You cannot bully your way to a ceasefire. You cannot sanction your way into someone's trust. You cannot airstrike your way to a negotiating table. You need someone whom both sides will actually listen to. Someone with the diplomatic credibility, the geographic reality, and, yes, the emotional intelligence (a phrase that apparently causes certain foreign policy commentators physical pain) to hold space for a conversation that nobody else was willing to have. And honestly, where were these critics when Pakistan was doing the relationship-by-relationship, call-by-call, room-by-room construction of peace? Sitting on the sidelines, passing judgment, contributing nothing. After all, it is very easy to criticise a peacemaker when you are not the one who has skin in the game. Let these critics answer one question before they open their mouths again. What exactly have they contributed? Because tearing down the people doing the work is not introspection. It is just ego fluffing with some good vocabulary. A mature nation does not need to make enemies to prove its loyalty.

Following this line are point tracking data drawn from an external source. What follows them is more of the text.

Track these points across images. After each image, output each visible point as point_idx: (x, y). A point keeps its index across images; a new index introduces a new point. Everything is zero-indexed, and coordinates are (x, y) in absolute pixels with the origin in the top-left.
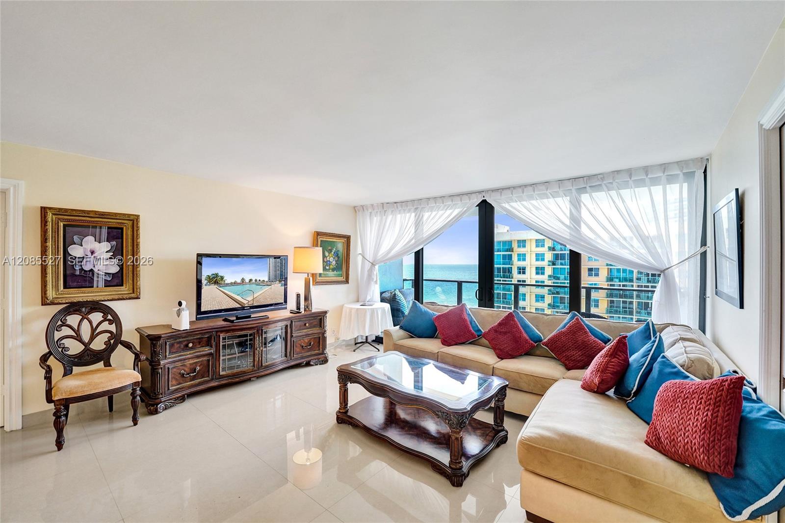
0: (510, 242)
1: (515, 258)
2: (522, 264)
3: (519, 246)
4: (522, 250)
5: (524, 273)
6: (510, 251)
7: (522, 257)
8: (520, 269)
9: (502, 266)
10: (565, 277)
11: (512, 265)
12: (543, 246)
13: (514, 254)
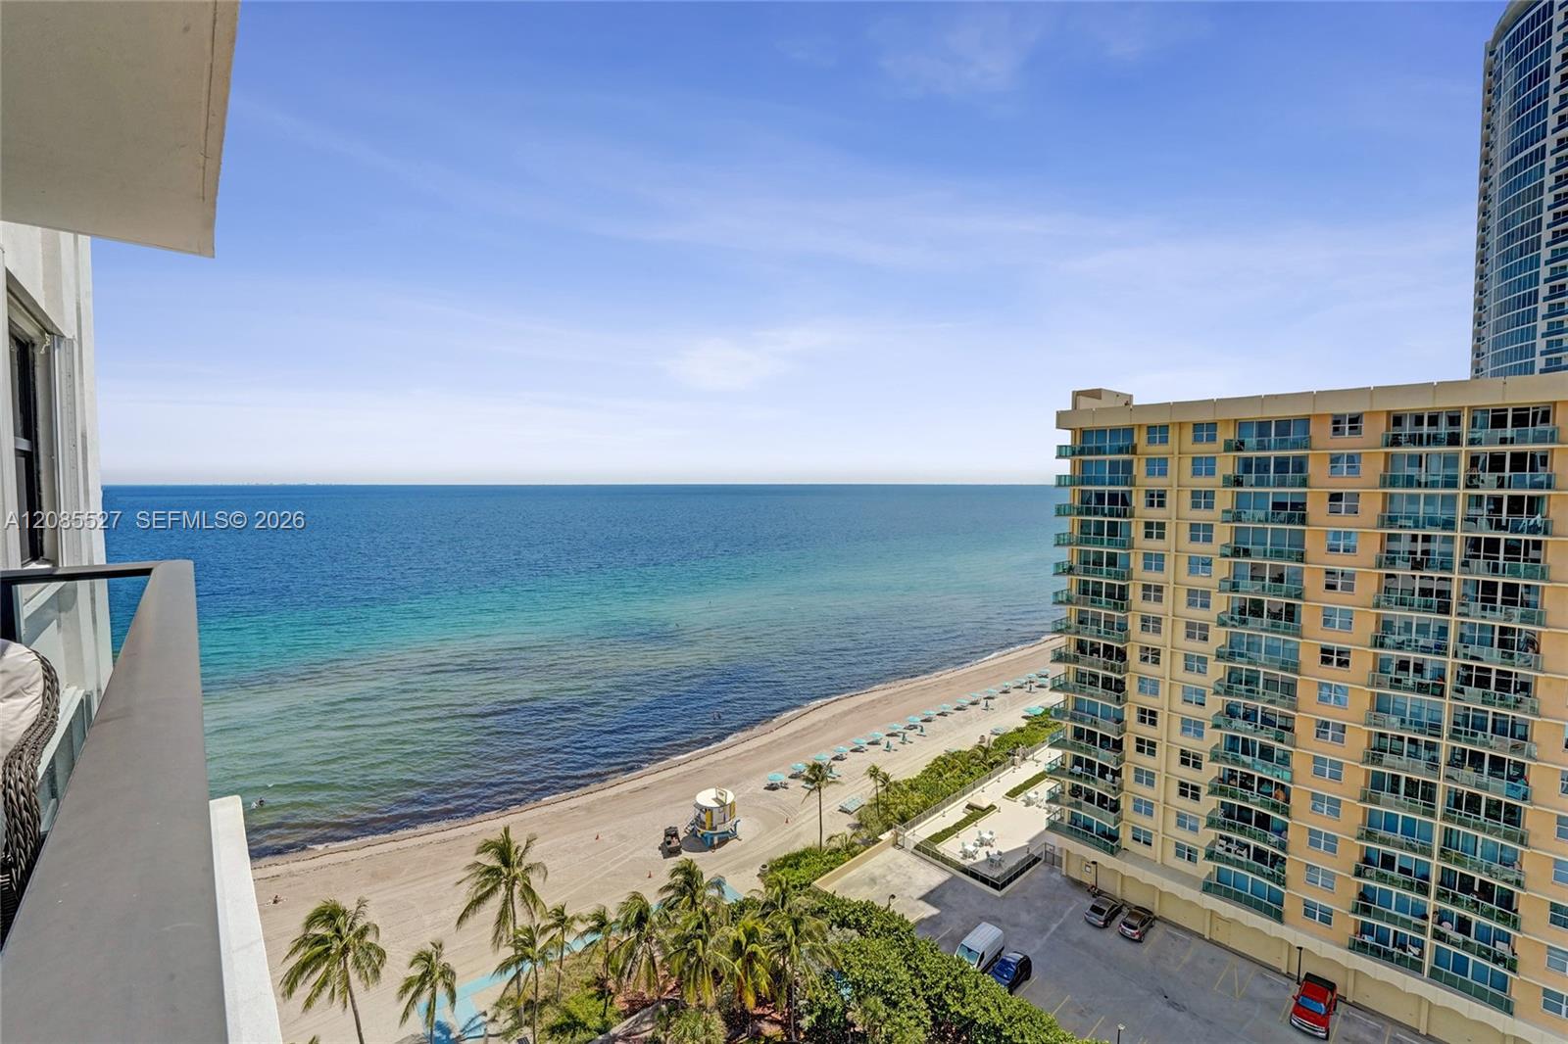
0: (1129, 431)
1: (1139, 469)
2: (1157, 483)
3: (1151, 441)
4: (1158, 450)
5: (1161, 504)
6: (1127, 453)
7: (1158, 466)
8: (1152, 496)
9: (1107, 489)
10: (1267, 514)
11: (1133, 484)
12: (1212, 439)
13: (1139, 459)
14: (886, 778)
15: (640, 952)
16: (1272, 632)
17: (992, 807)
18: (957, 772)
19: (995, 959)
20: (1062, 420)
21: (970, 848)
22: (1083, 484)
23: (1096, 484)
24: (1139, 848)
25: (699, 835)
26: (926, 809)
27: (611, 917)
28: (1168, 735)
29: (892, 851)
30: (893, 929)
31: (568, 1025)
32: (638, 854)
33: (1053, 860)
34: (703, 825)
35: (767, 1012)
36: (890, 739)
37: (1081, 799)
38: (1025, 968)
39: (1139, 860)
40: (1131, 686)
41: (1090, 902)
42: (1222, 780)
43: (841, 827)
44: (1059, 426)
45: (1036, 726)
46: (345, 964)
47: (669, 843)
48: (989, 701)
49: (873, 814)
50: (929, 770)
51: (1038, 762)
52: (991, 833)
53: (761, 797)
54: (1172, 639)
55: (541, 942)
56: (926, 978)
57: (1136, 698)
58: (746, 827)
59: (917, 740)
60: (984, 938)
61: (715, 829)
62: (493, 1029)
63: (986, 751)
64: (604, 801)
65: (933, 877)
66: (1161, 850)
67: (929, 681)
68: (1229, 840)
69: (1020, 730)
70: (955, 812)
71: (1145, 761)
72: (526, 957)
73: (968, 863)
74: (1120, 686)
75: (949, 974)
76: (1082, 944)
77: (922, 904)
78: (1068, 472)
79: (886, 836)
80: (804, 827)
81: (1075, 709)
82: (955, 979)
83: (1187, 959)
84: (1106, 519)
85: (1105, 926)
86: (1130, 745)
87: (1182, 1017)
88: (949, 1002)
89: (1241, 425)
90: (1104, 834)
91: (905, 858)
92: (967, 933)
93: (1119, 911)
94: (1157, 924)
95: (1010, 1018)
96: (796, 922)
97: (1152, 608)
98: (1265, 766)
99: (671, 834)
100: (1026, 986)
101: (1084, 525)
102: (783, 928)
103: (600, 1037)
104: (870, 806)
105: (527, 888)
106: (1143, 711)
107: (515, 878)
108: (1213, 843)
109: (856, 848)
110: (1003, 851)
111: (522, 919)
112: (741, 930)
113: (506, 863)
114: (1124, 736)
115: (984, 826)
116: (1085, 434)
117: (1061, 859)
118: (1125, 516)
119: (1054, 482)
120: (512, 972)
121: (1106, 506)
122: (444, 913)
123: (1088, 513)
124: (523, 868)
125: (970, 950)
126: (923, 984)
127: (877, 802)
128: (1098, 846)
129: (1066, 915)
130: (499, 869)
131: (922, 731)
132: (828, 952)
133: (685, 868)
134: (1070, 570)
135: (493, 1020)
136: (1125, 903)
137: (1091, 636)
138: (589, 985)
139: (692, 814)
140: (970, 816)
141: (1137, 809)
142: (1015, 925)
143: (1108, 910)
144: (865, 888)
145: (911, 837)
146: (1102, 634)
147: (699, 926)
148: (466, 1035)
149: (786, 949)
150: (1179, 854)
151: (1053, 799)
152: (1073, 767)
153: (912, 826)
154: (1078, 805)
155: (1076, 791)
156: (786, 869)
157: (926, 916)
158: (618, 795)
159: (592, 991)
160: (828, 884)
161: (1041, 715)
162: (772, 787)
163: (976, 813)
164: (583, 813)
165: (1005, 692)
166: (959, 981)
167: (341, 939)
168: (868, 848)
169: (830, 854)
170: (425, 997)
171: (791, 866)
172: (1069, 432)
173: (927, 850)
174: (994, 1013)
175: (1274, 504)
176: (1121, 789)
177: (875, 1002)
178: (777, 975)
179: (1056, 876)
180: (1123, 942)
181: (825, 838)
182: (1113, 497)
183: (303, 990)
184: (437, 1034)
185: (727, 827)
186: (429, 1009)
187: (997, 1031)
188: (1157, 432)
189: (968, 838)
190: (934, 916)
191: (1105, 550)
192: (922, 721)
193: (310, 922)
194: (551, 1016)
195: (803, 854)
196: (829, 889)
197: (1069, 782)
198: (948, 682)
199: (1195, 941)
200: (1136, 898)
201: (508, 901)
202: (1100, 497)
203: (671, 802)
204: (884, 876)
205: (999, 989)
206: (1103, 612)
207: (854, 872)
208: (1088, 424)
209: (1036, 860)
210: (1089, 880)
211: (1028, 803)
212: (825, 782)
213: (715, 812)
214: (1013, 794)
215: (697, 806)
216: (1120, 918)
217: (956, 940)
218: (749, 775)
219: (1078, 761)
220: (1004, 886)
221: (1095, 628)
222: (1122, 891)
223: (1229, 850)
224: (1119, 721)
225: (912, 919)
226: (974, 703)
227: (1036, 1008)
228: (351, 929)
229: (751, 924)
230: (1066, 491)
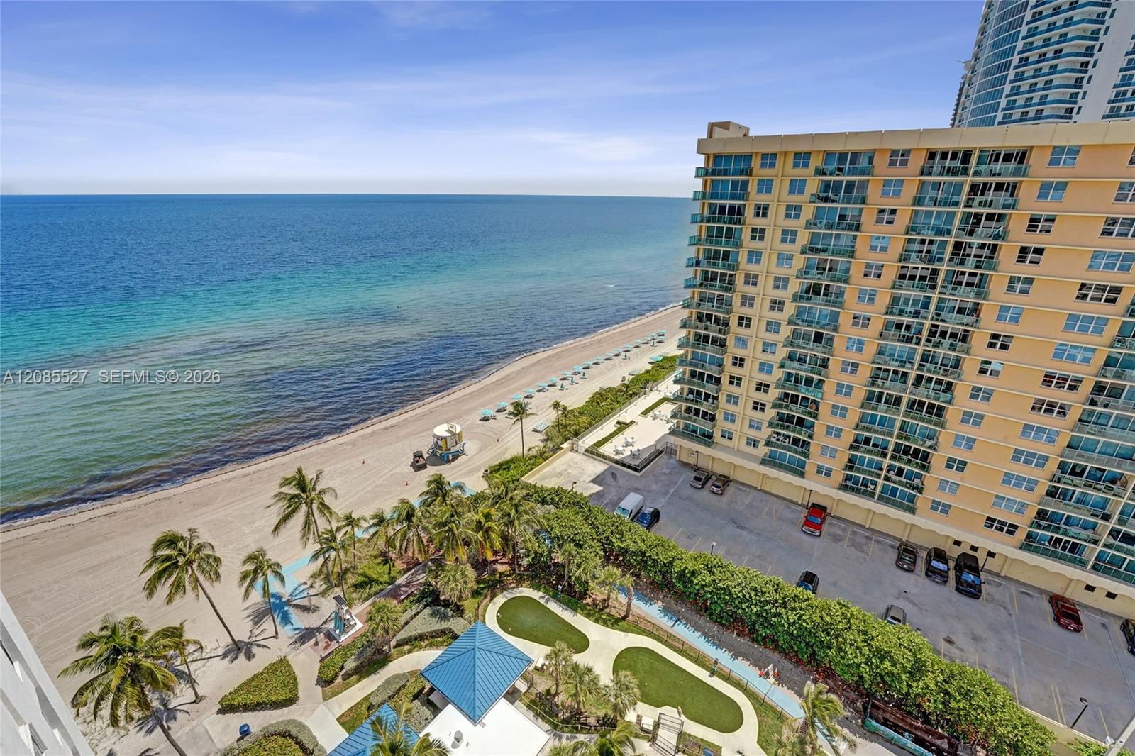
0: (749, 157)
1: (753, 187)
2: (763, 199)
3: (763, 166)
4: (767, 173)
5: (764, 215)
6: (746, 175)
7: (766, 186)
8: (759, 208)
9: (728, 202)
10: (834, 223)
12: (806, 165)
13: (753, 180)
14: (565, 409)
15: (411, 535)
16: (826, 305)
17: (632, 422)
18: (609, 401)
19: (638, 513)
20: (701, 146)
21: (620, 448)
22: (711, 198)
23: (721, 199)
24: (725, 442)
25: (438, 455)
26: (591, 426)
27: (387, 516)
28: (751, 373)
29: (571, 454)
30: (577, 502)
31: (365, 582)
32: (397, 470)
33: (671, 451)
34: (440, 448)
35: (499, 558)
36: (563, 382)
37: (691, 415)
38: (656, 515)
39: (725, 448)
40: (731, 342)
41: (694, 474)
42: (780, 399)
43: (535, 442)
44: (698, 152)
45: (658, 369)
46: (193, 570)
47: (417, 462)
48: (627, 353)
49: (555, 431)
50: (591, 401)
51: (660, 391)
52: (633, 438)
53: (478, 426)
54: (760, 312)
55: (339, 536)
56: (598, 528)
57: (733, 349)
58: (470, 446)
59: (581, 382)
60: (631, 501)
61: (450, 450)
62: (312, 592)
63: (628, 387)
64: (364, 437)
65: (599, 468)
66: (739, 442)
67: (586, 341)
68: (778, 434)
69: (648, 372)
70: (608, 427)
71: (734, 390)
72: (330, 548)
73: (618, 457)
74: (723, 344)
75: (613, 525)
76: (689, 498)
77: (591, 484)
79: (566, 445)
80: (510, 444)
81: (693, 359)
82: (617, 527)
83: (747, 502)
84: (725, 226)
85: (702, 487)
86: (725, 380)
87: (744, 533)
88: (614, 540)
89: (828, 155)
90: (704, 435)
91: (578, 458)
92: (621, 500)
93: (710, 478)
94: (731, 483)
95: (650, 546)
96: (516, 506)
97: (750, 290)
98: (807, 390)
99: (418, 456)
100: (657, 526)
101: (710, 229)
102: (508, 511)
103: (390, 587)
104: (553, 426)
105: (323, 504)
106: (736, 358)
107: (312, 500)
108: (770, 436)
109: (546, 455)
110: (641, 448)
111: (322, 524)
112: (481, 515)
113: (304, 489)
114: (723, 375)
115: (628, 434)
116: (717, 157)
117: (676, 451)
118: (740, 223)
119: (691, 196)
120: (321, 559)
121: (726, 215)
122: (257, 524)
123: (714, 222)
124: (317, 492)
125: (624, 509)
126: (597, 532)
127: (558, 424)
128: (701, 442)
129: (679, 483)
130: (300, 495)
131: (584, 375)
132: (539, 522)
133: (436, 480)
134: (698, 264)
135: (311, 586)
136: (713, 474)
137: (707, 310)
138: (376, 557)
139: (431, 441)
140: (619, 429)
141: (726, 419)
142: (650, 492)
143: (703, 478)
144: (555, 478)
145: (581, 445)
146: (714, 308)
147: (452, 516)
148: (294, 598)
149: (512, 522)
150: (748, 444)
151: (674, 416)
152: (688, 396)
153: (583, 437)
154: (690, 419)
155: (688, 410)
156: (501, 472)
157: (595, 491)
158: (374, 432)
159: (378, 560)
160: (531, 478)
161: (661, 361)
162: (485, 419)
163: (622, 426)
164: (349, 447)
165: (637, 347)
166: (619, 528)
167: (185, 556)
168: (555, 453)
169: (530, 459)
170: (260, 581)
171: (505, 469)
172: (704, 156)
173: (593, 452)
174: (641, 544)
175: (840, 216)
176: (717, 407)
177: (570, 547)
178: (506, 538)
179: (672, 461)
180: (712, 495)
181: (526, 449)
182: (732, 208)
183: (163, 590)
184: (272, 600)
185: (458, 448)
186: (264, 589)
187: (643, 554)
188: (769, 159)
189: (618, 441)
190: (600, 491)
191: (722, 249)
193: (157, 547)
194: (352, 579)
195: (512, 461)
196: (532, 481)
197: (684, 405)
198: (599, 342)
199: (752, 490)
200: (720, 470)
201: (309, 514)
202: (722, 208)
203: (414, 435)
204: (566, 470)
205: (641, 529)
206: (717, 293)
207: (547, 469)
208: (717, 150)
209: (661, 452)
210: (692, 461)
211: (655, 418)
212: (524, 415)
213: (448, 439)
214: (645, 413)
215: (435, 436)
216: (710, 482)
217: (615, 504)
218: (468, 412)
219: (691, 391)
220: (642, 469)
221: (710, 304)
222: (712, 466)
223: (778, 440)
224: (720, 365)
225: (586, 494)
226: (617, 355)
227: (665, 537)
228: (190, 547)
229: (486, 511)
230: (699, 203)
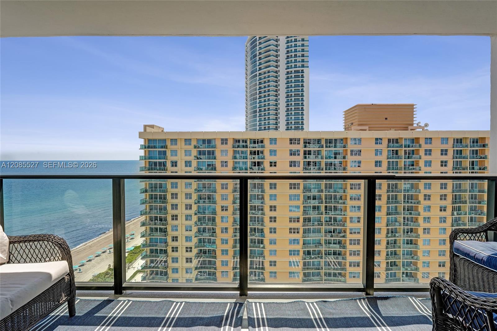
0: (165, 140)
1: (168, 154)
2: (174, 159)
3: (172, 144)
4: (174, 147)
5: (176, 166)
6: (165, 148)
7: (174, 153)
8: (173, 163)
9: (158, 160)
10: (206, 168)
11: (167, 159)
12: (190, 144)
13: (168, 150)
16: (209, 203)
20: (141, 135)
22: (149, 159)
23: (154, 159)
28: (182, 243)
37: (154, 275)
40: (169, 229)
42: (198, 253)
44: (140, 137)
45: (132, 254)
51: (134, 268)
54: (181, 211)
57: (171, 233)
68: (201, 272)
71: (175, 254)
74: (165, 230)
78: (143, 155)
81: (150, 242)
84: (158, 172)
86: (169, 250)
89: (198, 140)
97: (175, 201)
98: (209, 245)
106: (174, 237)
108: (197, 275)
114: (168, 247)
116: (149, 140)
118: (165, 170)
119: (139, 159)
121: (158, 167)
123: (152, 170)
131: (80, 270)
134: (146, 191)
137: (155, 214)
141: (173, 272)
146: (158, 213)
151: (144, 278)
152: (150, 264)
155: (152, 273)
161: (133, 250)
172: (143, 139)
175: (207, 164)
176: (168, 267)
182: (160, 163)
188: (174, 141)
191: (158, 183)
192: (79, 267)
197: (149, 271)
198: (90, 247)
202: (155, 164)
206: (158, 205)
208: (150, 137)
219: (152, 261)
221: (156, 211)
223: (201, 275)
224: (166, 243)
226: (104, 252)
230: (143, 161)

Furthermore, emotional intelligence in foreign policy means you do not let your ego make decisions that your people will suffer for. Pakistan understood that. The critics clearly still do not. And until they do, their opinions on something this serious honestly do not deserve much space in the conversation.
Pakistan made a bold move. Sorry to disappoint the critics who were hoping for a disaster to comment on. Better luck next crisis!